Règlement de police- 28 janvier 1988

Ville de Walcourt : Règlement de police- 28 janvier 1988
 
Article 195 de la loi communale : coordination des polices – révision du règlement
 
Article 1 :
Monsieur le Gouverneur de la Province de Namur est invité à autoriser les membres de la police communale de Walcourt à exercer leurs attributions sur le territoire des communes des arrondissements de Dinant et Philippeville à exercer leurs attributions dans les mêmes limites, sur le territoire de la commune de Walcourt.
 
Article 2 :
En vue d’assurer la maîtrise d’événements graves (accidents, catastrophes, à l’exclusion des attroupements, émeutes et manifestations de grève survenant sur le territoire d’une des communes concernées, le Bourgmestre, ou en cas d’urgence et si le Bourgmestre ne peut être atteint immédiatement, un membre du collège échevinal ou le responsable du détachement de police se trouvant sur les lieux, peut faire appel au service de police des autres communes, parties du présent accord. Si l’appel n’émanait pas du Bourgmestre lui-même, il lui sera fait rapport sans délai pour l’informer de la situation à laquelle il a fallu faire face.
 
Article 3 :
Lorsqu’une enquête aura été entamée sur le territoire d’une des communes parties au présent accord, par le service de police de cette commune, ce dernier pourra, en cas de besoin, poursuivre ladite enquête sur le territoire des autres communes, parties du présent accord après en avoir référé, le cas échéant, au Procureur du Roi. Le service de police de la Commune sur le territoire de laquelle l’enquête sera poursuivie en sera immédiatement informé et apportera son concours en mettant tout en œuvre pour qu’il soit le plus efficace possible.
 
Article 4 :
Les membres de la police d’une Commune qui, sur leur territoire, poursuivent l’auteur présumé d’une infraction ou un individu condamné du chef d’une infraction, sont autorisés à pénétrer à la suite de celui-ci sur le territoire des autres communes, parties au présent accord. Ils pourront appréhender eux-même la personne poursuivie. Le service de police des communes sur le territoire desquelles la poursuite est continuée sera immédiatement averti, et, s’il en est requis, s’associera dans toute la mesure de ses possibilités à ladite poursuite.
 
Article 5 :
En cas d’application des articles 3 et 4 , les chefs des services de police concernés informeront sans délai leur Bourgmestre respectif des situations qui se sont présentées.
 
Article 6 :
Les services de police des Communes, parties du présent accord, se prêteront mutuellement, en cas de besoin motivé, le matériel dont ils sont dotés (à l’exception de l’armement et des véhicules). Excepté en cas d’urgence, les demandes de prêt seront adressées par le Bourgmestre de la Commune emprunteuse au Bourgmestre de la Commune propriétaire du matériel concerné. Toutes les dispositions seront prises pour que le matériel emprunté soit conservé uniquement durant le temps strictement nécessaire à l’exécution de la ou des soumissions ayant motivé l’emprunt et pour qu’il soit utilisé avec le plus grand soin, en se conformant aux prescr1ptions applicables à cette utilisation. L’équipement informatique dont un service de police serait doté pourra être rendu accessible aux services de police des autres communes, parties du présent accord.
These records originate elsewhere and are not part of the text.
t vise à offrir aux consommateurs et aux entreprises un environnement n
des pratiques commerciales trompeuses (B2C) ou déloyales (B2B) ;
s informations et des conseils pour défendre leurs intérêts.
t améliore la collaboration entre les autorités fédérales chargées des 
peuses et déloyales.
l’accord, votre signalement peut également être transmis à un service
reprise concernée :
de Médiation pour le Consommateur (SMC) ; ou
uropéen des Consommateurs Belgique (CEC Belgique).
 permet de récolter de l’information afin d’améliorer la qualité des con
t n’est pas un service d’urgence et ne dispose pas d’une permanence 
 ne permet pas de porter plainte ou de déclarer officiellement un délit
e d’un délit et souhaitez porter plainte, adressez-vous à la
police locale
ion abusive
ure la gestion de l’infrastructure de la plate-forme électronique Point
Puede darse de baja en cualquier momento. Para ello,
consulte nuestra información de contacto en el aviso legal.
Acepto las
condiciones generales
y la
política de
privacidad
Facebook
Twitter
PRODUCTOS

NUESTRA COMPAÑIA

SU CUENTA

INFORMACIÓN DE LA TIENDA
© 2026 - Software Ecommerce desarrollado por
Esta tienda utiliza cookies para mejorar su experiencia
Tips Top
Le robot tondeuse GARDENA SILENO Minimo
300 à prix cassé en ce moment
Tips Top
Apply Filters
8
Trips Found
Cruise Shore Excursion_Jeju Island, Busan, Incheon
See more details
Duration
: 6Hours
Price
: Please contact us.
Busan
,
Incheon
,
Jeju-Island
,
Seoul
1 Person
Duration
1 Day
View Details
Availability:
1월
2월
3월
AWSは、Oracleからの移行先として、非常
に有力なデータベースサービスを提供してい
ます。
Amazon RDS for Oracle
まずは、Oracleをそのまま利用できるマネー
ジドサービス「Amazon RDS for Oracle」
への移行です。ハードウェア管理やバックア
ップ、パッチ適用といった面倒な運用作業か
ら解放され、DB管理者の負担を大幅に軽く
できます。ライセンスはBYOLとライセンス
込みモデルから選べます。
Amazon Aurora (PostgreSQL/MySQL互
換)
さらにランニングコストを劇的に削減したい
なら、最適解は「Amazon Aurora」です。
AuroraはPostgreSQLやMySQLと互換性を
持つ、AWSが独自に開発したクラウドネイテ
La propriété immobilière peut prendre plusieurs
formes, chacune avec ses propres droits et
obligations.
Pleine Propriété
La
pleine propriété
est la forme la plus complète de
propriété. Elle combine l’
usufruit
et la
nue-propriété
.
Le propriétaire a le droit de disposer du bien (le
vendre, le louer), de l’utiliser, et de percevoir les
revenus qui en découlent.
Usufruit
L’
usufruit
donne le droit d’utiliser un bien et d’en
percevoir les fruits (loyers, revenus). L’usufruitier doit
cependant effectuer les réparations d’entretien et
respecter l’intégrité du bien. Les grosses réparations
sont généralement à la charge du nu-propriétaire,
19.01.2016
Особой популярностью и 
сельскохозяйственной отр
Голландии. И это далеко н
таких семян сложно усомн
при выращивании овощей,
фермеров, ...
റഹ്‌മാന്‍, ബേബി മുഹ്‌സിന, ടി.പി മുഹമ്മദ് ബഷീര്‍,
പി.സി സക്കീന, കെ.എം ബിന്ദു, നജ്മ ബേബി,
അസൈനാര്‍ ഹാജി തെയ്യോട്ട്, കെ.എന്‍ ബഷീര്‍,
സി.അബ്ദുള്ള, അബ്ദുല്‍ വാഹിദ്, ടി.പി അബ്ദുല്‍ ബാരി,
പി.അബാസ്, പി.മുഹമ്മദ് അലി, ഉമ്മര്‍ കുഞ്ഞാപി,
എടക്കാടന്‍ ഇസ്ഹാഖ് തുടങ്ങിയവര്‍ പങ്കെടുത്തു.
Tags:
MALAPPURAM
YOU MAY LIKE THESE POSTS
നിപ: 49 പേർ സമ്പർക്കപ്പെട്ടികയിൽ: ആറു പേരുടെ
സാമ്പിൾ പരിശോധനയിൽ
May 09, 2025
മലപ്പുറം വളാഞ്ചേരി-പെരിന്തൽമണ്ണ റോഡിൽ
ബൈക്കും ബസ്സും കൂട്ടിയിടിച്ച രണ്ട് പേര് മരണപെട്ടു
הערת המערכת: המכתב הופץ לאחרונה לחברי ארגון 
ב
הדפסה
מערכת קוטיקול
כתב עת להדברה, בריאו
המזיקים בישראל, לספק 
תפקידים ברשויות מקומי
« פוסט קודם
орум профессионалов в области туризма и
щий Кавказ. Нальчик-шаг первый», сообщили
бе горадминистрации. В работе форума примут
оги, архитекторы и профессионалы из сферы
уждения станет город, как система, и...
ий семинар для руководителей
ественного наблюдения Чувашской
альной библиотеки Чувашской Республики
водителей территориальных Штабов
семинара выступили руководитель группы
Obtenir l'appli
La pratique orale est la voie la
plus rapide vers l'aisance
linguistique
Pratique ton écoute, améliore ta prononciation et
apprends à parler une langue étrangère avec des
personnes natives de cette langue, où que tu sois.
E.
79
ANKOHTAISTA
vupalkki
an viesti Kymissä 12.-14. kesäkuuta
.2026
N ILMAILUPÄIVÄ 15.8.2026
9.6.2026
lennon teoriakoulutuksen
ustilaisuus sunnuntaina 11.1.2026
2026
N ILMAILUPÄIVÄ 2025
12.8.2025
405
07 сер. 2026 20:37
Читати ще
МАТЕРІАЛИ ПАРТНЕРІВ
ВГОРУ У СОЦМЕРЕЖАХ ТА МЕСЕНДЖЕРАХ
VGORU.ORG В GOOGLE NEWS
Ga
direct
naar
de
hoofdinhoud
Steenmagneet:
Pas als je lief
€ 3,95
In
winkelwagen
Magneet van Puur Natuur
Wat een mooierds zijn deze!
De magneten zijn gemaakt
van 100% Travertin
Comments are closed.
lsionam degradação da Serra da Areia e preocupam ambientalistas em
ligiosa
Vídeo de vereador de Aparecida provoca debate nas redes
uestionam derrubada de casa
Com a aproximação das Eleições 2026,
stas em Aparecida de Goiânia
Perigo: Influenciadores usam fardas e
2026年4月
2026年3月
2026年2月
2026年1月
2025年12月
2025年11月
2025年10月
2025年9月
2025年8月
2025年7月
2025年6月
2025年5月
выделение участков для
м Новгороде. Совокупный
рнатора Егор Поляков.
Cette mise à disposition sera réglée par une convention particulière.
 
Article 7 :
Toute situation qui n’a pas été envisagée dans les précédents articles mais qui, lorsqu’elle se présente, rendrait nécessaire l’intervention du service de police d’une ou d’autres communes, sera soumise aux Bourgmestres concernés. En cas d’urgence, la décision requise pourra être prise par les chefs des services de police intéressés à charge pour eux d’en informer sans retard leur Bourgmestre.
 
Article 8 :
Les Bourgmestres des communes impliquées dans la présente convention conviennent de se rencontrer, au moins une fois chaque année, pour faire le bilan de l’application du présent accord et envisager les modifications qu’il serait opportun d’y apporter. Si un des Bourgmestres en question estimait qu’une réunion s’impose sans délai, il en avertirait le Bourgmestre de Dinant en faisant connaître les raisons de l’urgence. Le Bourgmestre de Dinant s’engage à fixer au plus tôt une date pour la réunion souhaitée. En cas de modification ultérieure de la présente convention : les Conseils communaux seront invités à délibérer sur les amendements.
 
Article 9 :
La présente décision sera transmise pour suite voulue à Monsieur le Gouverneur de la Province de Namur et à Messieurs les Bourgmestres des communes visées. Copie en sera également adressée, pour information, à Monsieur le Procureur du Roi à Dinant, ainsi qu’à Monsieur le Commissaire d’arrondissement de Philippeville.